Non anelo a nient’altro che a poter continuare a fare il mio lavoro. Avrei tante idee su come fare in certe situazioni, ma non le posso esprimere, allora desidero e mi auguro che, se si è contenti di ciò che faccio, mi si lasci sempre lavorare finché avrò energia per farlo.
Il Teatro di Pisa sfiora molto spesso il tutto esaurito (come già accennavo a inizio intervista: anche in spettacoli non di cartello). Cosa c’è dietro questi successi di botteghino?
Un sapiente lavoro di marketing dei suoi collaboratori (pubblicità, diffusione nelle scuole)? …una città in cui la cultura musicale-operistica è ben radicata nelle famiglie…?
Fa piacere, come in questo mese di gennaio 2016, porre la scritta “tutto esaurito” sui manifesti fuori del teatro con qualche settimana di anticipo sullo spettacolo. Ed è già la seconda volta che succede nel giro di poche settimane. Questo è il frutto del lavoro di un’équipe formidabile di persone che ci tiene veramente a che il teatro viva e sia il centro della città; poi tutto quello che lei dice è vero: c’è una città viva dietro, ma molto attenta; se le cose non sono fatte bene, il pubblico non viene a teatro. Averlo fidelizzato ed averlo convinto che a teatro si fanno le cose seriamente e con qualità è il più grande risultato che potessimo ottenere.

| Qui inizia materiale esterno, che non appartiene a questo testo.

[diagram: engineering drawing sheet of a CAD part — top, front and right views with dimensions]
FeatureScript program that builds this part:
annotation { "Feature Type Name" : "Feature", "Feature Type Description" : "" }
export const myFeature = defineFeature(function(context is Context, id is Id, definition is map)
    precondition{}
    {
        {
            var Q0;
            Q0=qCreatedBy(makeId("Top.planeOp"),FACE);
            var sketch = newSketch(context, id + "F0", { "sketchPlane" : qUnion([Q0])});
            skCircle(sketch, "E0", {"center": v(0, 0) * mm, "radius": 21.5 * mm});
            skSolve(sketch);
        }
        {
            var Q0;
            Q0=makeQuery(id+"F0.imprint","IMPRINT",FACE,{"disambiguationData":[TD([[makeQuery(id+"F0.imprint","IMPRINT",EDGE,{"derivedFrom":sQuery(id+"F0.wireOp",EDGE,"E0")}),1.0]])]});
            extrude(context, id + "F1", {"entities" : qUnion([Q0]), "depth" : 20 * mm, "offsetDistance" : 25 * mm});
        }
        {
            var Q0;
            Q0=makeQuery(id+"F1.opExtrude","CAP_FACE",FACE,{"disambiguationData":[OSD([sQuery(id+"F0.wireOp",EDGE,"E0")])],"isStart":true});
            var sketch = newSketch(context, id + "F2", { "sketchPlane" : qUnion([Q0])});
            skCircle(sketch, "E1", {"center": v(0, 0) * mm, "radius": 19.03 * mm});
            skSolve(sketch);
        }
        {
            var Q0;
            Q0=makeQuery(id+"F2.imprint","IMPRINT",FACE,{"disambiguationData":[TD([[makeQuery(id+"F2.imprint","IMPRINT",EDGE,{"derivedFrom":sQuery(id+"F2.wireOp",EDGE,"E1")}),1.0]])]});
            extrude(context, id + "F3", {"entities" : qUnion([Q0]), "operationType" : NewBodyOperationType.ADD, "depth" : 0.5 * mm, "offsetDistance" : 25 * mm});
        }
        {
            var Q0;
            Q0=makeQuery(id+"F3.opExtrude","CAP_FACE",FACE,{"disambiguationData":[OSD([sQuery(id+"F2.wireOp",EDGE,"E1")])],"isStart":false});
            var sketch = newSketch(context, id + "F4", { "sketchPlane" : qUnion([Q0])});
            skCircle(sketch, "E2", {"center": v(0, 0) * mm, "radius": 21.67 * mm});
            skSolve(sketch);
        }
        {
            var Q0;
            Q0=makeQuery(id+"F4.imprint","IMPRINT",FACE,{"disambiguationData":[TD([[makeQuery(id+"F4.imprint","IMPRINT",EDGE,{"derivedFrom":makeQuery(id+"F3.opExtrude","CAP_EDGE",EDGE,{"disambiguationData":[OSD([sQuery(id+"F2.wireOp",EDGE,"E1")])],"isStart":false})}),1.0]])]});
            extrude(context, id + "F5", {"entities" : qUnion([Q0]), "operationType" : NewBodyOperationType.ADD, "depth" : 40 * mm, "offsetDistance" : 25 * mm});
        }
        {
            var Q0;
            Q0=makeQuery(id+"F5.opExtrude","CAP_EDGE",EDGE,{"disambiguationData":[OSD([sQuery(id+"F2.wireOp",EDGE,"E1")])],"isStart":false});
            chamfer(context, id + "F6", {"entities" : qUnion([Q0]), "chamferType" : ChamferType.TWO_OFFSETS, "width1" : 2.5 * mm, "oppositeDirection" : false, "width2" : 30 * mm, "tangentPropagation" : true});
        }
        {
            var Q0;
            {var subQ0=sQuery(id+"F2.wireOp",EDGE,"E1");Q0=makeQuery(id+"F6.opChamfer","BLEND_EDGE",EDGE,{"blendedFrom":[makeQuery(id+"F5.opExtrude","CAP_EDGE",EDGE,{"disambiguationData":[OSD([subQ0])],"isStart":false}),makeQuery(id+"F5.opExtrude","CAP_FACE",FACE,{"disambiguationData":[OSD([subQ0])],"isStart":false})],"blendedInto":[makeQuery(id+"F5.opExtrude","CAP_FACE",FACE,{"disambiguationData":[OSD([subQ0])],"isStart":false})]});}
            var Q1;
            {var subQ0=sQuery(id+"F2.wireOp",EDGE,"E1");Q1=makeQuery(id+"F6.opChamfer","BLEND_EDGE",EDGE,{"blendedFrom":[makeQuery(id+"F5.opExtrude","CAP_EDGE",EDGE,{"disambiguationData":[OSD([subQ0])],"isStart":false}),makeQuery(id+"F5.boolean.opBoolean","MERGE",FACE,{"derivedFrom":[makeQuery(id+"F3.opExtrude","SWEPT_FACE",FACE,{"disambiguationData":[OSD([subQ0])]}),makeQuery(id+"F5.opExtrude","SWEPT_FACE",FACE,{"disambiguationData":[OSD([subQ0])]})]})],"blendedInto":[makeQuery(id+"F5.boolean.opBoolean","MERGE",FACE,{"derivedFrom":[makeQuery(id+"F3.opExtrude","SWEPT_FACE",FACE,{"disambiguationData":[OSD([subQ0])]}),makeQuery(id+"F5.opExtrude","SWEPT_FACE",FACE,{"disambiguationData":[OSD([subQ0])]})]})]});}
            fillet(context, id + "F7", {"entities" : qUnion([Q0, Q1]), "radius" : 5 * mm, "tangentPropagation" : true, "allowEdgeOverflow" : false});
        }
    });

A proposito di botteghino, da Direttore Artistico, c’è un’opera tra quelle che ha scelto per la prossima stagione operistica a cui tiene di più? …che vorrebbe che il pubblico pisano vedesse e apprezzasse più delle altre?
In realtà no, ogni opera è un figlio amato e desiderato che costa tanta fatica generare e che poi ti abbandona subito, dopo poche recite. Abbiamo puntato molto sulla produzione di Mefistofele di Boito, ma anche le altre opere sono per me importantissime, anche le più piccole. Spero che il pubblico capisca sempre di più che la gioia di riascoltare i grandi capolavori non può sopprimere la sana curiosità intellettuale verso le rarità. Il pubblico pisano è colto ed ha saputo intuire che ci fosse del buono anche in titoli sconosciuti.
Concludo l’intervista con una citazione presa da un suo saggio. In una lettera datata 1°maggio 1922…il M° Puccini così scriveva a Simoni, suo collaboratore per Turandot: ” …In Italia si cantava; ora non più”. Ed era, ripeto, il lontano 1922. Cosa direbbe allora dei teatri e dei cantanti di oggi..
Cosa direbbe oggi non lo so e sono contento per lui che non veda certi spettacoli o in generale questa situazione di imbarbarimento generale della società. Io dico, e la mia è una citazione biblica: “la bocca parla della pienezza del cuore”. Se i cuori sono tristi, se si è rinunciato perfino alla propria identità, a chi viene voglia di cantare? E se quasi nessuno sa più distinguere se stai cantando bene o male? Se manca la capacità di gustare il Bello, ma direi anche di riconoscerlo? Dovrebbe calare il silenzio, ma c’è un manipolo di persone che difende questo patrimonio, come nel medioevo i frati preservarono i preziosi manoscritti. E’ gente ostinata, che canta comunque, e continua a commuovere e commuoversi, fino a che avrà voce in corpo … Viva l’opera dunque, viva il Teatro, luogo di coscienza e di conforto spirituale per chiunque abbia l’istinto di entrarci. Viva gli artisti che dedicano se stessi agli altri per far più bello il mondo in cui vivono.